Mike and Alice sat together on the emerald-green velvet sofa. Dana got up from the piano and faced them in a sapphire-blue wingback chair with tassels dangling off the seat. She sat with her feet planted on the floor, Alice noticed; the ankle holster would show if she crossed her legs. Alice filled Mike in on her visit to Judy Gersten’s house, the articles in the newspaper, Julius’s attack on their front door, the restraining order, her meeting afterward with the detectives, the true identity of her stalker. Everything. Dana chimed in only when it came time to describe the plan.

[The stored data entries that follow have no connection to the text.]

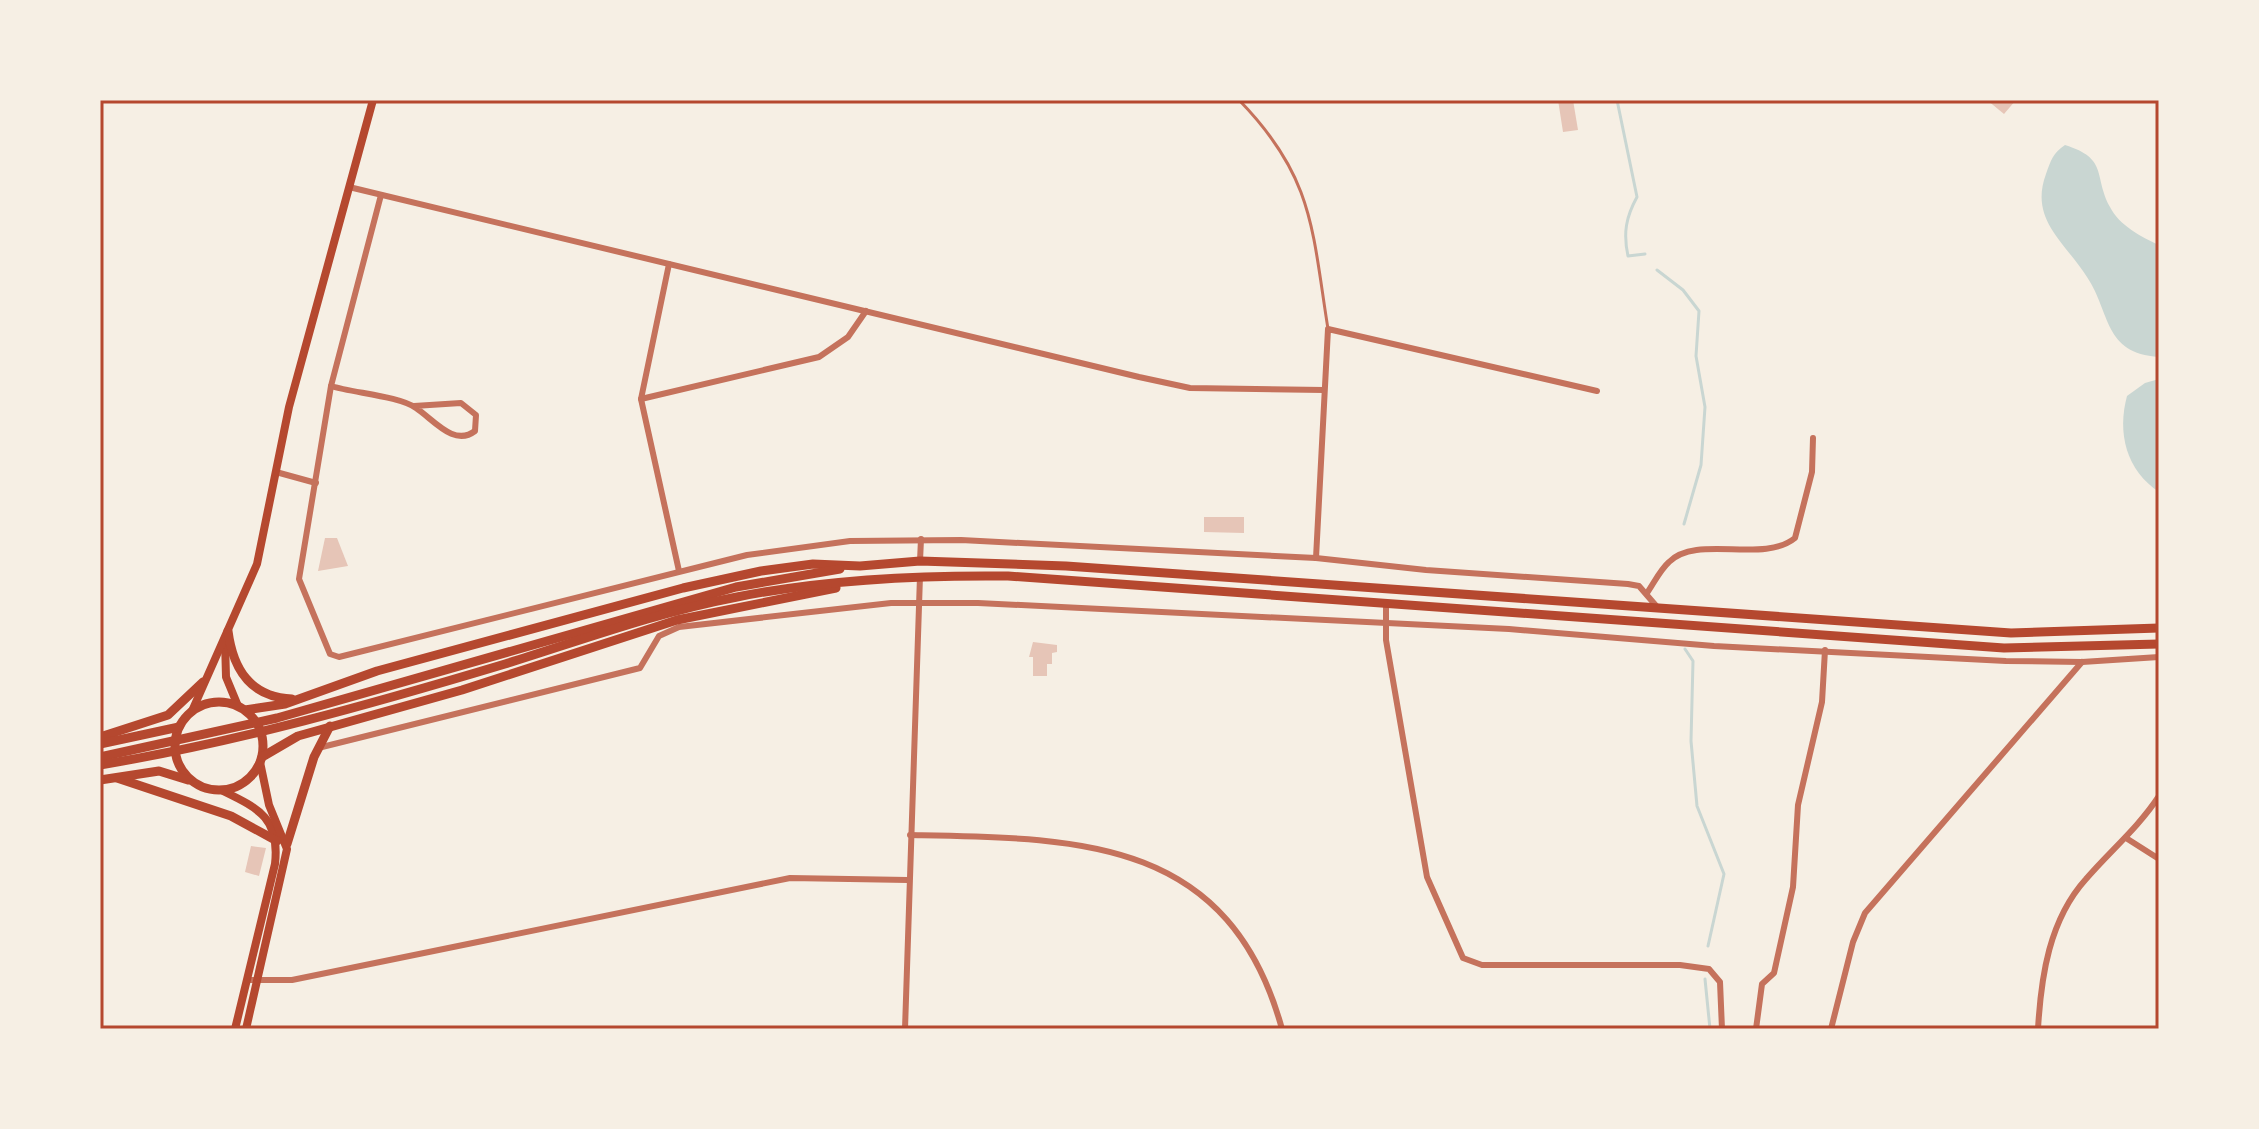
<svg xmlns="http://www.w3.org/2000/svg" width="2259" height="1129" viewBox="0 0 2259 1129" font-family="Roboto,sans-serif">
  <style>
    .water { fill: #c9d6d2 }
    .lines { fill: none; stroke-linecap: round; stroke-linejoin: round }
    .stream { stroke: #c9d6d2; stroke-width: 3 }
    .building { fill: #e6c5b7 }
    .service { stroke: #c5725c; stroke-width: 3 }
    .minor { stroke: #c5725c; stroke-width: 6 }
    .secondary { stroke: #b5482f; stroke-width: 8 }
    .primary { stroke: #b5482f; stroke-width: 9 }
    .neatline { fill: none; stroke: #b5482f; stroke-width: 3 }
  </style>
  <rect width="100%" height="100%" fill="#f6efe4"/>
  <!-- water -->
  <g class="water">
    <path d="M 2065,145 C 2109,159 2093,175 2110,207 C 2119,225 2141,237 2159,245 L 2159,357 C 2103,353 2111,313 2087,277 C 2065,242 2029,220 2046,174 C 2051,160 2053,153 2065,145 Z"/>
    <path d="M 2159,379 L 2159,492 C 2126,470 2117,433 2127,396 L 2145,383 Z"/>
  </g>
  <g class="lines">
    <!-- stream -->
    <g class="stream">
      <path d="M 1617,100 L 1637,197 C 1626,217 1623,233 1628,256 L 1645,254"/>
      <polyline points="1657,270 1683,290 1699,311 1696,356 1705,407 1701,465 1684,524"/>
      <polyline points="1685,649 1693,661 1691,741 1697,806 1724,874 1708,946"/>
      <polyline points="1705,979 1710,1029"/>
    </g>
  </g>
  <!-- building -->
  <g class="building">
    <polygon points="1558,100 1573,100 1578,130 1563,132"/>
    <polygon points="1987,100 2016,100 2004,114"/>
    <polygon points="1204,517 1244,517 1244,533 1204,532"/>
    <polygon points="325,538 337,538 348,566 318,571"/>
    <polygon points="1033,642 1057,645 1057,652 1052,653 1052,664 1047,664 1047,676 1033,676 1033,657 1029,657"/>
    <polygon points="251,846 266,848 259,876 245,872"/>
  </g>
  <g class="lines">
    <!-- service -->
    <path class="service" d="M 1239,100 C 1314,177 1312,229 1328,329"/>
    <!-- minor -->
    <g class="minor">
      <polyline points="349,187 1139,377 1190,388 1324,390"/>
      <polyline points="381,195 331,386 299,579 330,654 339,657 747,555 850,541 961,540 1316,558 1426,570 1628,584 1639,586 1658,608"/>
      <polyline points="669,264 641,399 679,571"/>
      <path d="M 331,386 C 353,393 399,396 416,408 C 434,420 454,447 475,431 L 476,415 L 461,403 L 414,406"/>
      <polyline points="641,399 819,357 848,337 866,311"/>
      <polyline points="276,472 316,483"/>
      <polyline points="1316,558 1328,329 1597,391"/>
      <polyline points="920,561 921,539"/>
      <path d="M 1647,593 C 1654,583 1660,570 1669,562 C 1697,534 1763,564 1795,538 L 1812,472 L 1813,438"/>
      <polyline points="1386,603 1386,640 1427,877 1463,958 1482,965 1680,965 1709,969 1720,982 1722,1029"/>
      <polyline points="318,748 640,668 659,636 679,627 891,603 978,603 1509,629 1714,646 2006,661 2082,662 2159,657"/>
      <path d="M 910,835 C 1077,838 1229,836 1282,1029"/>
      <polyline points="2126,838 2159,859"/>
      <polyline points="247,980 292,980 790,878 908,880"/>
      <polyline points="905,1029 920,576"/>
      <polyline points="1756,1029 1762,984 1774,973 1793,887 1798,805 1822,702 1825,650"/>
      <polyline points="1831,1029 1853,942 1865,913 2082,662"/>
      <path d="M 2038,1029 C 2041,977 2049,920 2086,879 C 2110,851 2138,828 2159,796"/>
    </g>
    <!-- secondary -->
    <g class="secondary">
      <polyline points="225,640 226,677 238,706"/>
      <polyline points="192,711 257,564 289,407 373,100"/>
      <path d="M 223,791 C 260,809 280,819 275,864 L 235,1029"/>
      <polyline points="246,1029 287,849 269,805 260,762"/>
    </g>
    <!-- primary -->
    <g class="primary">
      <path d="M 228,631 C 233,669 250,697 292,699"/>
      <circle cx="219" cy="746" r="44"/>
      <polyline points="245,710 285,704 377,671 683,588 761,571 813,564 860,566 920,561 1066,566 2011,633 2159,628"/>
      <polyline points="100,737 168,715 203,682"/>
      <polyline points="100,744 179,727"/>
      <polyline points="100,757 277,718 736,587 840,569"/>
      <polyline points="262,757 298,736 462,690 677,620 836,588"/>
      <path d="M 100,765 C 237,742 372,704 505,664 C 582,640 658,612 737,597 C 827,579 918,575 1008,576 L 2004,648 L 2159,644"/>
      <polyline points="117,778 231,816 277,841"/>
      <polyline points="100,780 159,771 188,780"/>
      <polyline points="287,844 314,757 330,726"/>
    </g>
  </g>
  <!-- border -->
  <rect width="2259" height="1129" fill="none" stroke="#f6efe4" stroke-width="204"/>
  <rect x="102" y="102" width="2055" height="925" class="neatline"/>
</svg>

In the morning, they would return to the precinct to prepare for Alice’s visit to Cattaneo & Son to try to find out where Sal Cattaneo was positioned in the web that had swallowed three women and a baby girl.

Chapter 29

Mike and Alice held hands as they walked with Dana through the increasingly sultry morning to the Seventy-sixth Precinct. Mike had insisted on coming along and Alice was grateful, her sense of heroism vanquished by yet another bad night’s sleep. “I can’t go to the workshop,” he told her, “when you’re going undercover.” When he said that word,
undercover,
it really sank in. What she was about to do could be provocative, even dangerous. She had agreed to wear a wire on her visit to Sal Cattaneo, the local butcher — and what else?